Highsmith insists in her contracts that producers can’t “say it’s connected to her work just by giving her $500,000, and then make ‘Sister Act 3’ out of her book,” said the editor, “which is a reasonable demand, except to the lawyers, to whom it is an unreasonable demand.”

Perhaps the author most adamant about keeping her novels purely on paper is Sue Grafton, writer of the phenomenally popular alphabet series starring Kinsey Milhone, the latest installment of which, “K Is for Killer,” will be published in May.

“My position is simply the result of the fact that I worked in Hollywood for 15 years,” said Grafton, who wrote screenplays for films and television including, with her husband, Steven Humphrey, movie-of-the-week adaptations of Agatha Christie’s “A Caribbean Mystery” and “Sparkling Cyanide.” “I created Kinsey Milhone as an escape hatch, so the idea of turning around and selling her back to them makes no sense.”

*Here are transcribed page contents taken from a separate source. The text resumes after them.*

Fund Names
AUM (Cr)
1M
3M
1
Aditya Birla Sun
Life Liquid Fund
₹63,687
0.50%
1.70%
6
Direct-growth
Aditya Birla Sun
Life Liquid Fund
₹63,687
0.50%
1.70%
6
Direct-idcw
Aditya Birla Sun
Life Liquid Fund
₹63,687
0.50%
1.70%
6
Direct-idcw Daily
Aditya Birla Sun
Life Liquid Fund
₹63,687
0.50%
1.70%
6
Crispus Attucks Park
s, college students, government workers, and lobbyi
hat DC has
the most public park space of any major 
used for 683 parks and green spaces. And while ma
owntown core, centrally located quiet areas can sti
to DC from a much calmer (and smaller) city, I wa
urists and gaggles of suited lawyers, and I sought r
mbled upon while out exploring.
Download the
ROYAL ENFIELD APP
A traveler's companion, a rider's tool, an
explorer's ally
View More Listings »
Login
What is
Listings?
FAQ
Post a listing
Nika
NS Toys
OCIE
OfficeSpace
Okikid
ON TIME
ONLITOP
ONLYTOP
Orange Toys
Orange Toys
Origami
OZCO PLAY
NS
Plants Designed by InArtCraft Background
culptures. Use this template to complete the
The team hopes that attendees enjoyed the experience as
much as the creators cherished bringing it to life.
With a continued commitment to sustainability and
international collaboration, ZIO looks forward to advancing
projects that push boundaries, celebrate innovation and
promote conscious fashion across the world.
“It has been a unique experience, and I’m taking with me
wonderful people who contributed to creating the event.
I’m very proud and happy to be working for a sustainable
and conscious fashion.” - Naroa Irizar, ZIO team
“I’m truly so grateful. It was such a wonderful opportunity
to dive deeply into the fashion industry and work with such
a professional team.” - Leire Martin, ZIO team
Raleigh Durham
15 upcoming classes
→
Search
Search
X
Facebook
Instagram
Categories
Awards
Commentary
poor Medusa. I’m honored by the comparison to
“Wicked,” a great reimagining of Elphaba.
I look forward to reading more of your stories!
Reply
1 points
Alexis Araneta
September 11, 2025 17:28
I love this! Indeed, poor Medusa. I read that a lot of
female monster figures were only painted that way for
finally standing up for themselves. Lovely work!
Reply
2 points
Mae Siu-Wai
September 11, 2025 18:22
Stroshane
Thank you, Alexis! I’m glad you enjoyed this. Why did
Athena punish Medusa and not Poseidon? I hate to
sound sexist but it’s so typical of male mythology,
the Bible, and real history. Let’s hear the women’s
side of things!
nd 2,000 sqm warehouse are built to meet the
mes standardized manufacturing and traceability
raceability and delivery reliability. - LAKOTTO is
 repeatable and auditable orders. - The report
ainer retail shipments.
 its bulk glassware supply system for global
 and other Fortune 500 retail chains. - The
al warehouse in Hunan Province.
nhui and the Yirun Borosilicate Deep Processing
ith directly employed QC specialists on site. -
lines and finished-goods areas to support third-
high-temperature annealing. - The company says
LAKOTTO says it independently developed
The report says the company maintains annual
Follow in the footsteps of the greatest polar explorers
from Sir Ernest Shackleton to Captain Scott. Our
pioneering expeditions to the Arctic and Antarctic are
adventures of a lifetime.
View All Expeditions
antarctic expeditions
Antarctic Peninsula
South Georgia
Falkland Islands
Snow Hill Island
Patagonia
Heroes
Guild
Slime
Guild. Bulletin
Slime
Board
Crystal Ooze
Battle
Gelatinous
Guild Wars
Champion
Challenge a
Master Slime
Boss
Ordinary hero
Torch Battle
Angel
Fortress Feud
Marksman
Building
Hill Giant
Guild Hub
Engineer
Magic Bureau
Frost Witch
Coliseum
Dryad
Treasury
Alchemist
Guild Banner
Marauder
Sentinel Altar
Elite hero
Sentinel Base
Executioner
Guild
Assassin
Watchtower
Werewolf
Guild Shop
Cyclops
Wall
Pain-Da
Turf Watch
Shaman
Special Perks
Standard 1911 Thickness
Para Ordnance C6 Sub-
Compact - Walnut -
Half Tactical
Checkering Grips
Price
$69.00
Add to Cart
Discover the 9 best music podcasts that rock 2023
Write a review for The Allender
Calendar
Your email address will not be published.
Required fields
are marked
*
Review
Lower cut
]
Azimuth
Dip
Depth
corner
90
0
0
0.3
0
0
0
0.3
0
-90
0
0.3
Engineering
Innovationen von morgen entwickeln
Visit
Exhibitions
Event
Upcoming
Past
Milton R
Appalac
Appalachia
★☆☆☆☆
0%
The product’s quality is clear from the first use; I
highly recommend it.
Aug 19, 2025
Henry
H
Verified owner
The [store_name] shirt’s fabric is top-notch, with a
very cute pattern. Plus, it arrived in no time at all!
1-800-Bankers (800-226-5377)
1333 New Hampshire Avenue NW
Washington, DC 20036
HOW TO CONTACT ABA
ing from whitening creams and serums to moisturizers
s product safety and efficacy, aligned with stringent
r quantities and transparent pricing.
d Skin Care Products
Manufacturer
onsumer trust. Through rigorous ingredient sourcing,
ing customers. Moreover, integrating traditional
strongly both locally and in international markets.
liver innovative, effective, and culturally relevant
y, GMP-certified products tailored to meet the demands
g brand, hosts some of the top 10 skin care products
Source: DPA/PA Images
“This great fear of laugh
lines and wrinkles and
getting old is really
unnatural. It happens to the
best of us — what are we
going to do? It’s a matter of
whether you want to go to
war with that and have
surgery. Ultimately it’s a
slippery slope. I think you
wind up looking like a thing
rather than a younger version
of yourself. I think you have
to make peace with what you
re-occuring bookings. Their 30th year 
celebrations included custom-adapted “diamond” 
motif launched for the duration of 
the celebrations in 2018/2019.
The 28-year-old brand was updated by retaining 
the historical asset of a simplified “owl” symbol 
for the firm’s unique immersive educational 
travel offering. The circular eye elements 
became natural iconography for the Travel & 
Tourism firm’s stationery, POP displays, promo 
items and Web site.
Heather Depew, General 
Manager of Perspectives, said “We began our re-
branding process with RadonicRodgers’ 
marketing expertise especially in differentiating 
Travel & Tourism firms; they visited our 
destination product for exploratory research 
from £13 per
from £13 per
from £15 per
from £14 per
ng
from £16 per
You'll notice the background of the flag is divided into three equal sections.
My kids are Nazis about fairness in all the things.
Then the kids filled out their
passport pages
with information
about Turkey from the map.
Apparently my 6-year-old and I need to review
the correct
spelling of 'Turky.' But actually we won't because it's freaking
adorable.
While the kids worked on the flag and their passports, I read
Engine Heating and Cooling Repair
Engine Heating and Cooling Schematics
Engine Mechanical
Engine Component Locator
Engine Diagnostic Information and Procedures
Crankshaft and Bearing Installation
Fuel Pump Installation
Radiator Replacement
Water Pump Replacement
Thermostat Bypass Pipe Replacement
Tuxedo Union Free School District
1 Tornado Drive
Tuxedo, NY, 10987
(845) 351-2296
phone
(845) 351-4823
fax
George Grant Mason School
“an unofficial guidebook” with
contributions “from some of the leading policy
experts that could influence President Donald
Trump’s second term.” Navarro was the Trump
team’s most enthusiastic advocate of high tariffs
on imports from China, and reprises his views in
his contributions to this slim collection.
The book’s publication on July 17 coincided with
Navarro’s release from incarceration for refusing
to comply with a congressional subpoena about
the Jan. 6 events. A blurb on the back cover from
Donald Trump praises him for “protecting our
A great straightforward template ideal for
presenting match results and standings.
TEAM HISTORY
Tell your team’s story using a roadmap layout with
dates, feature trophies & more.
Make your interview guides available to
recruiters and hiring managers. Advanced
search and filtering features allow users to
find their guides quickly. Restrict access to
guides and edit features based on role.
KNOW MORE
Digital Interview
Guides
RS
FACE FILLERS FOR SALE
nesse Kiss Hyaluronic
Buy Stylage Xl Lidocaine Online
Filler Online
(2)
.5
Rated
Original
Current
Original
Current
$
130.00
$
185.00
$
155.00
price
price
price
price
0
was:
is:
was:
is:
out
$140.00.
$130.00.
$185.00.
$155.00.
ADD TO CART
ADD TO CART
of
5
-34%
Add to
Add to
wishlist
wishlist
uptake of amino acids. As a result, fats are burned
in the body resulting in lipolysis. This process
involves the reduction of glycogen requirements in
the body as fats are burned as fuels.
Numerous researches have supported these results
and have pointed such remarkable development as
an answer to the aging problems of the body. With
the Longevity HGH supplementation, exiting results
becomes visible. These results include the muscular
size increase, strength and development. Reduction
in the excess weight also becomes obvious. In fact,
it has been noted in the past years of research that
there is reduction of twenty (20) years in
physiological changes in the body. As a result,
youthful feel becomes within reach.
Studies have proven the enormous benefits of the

Grafton adds that she would lose readers, “and rightly so,” when an actress were cast because one person could never jibe with her fans’ myriad ideas of who Kinsey is. “And here’s how those contracts read,” adds Grafton. “You sell a character ‘in perpetuity, throughout the universe in technologies known and technologies yet to be invented.’ That’s serious stuff.”

Will Kinsey be doing lunch at the Ivy once she has safely solved “Z Is for Zero”? “I’ve made my children sign a blood oath that they will never sell her to Hollywood, and I told them that if they ever try it, I will come back from the grave,” Grafton says. “Which they know I can do.”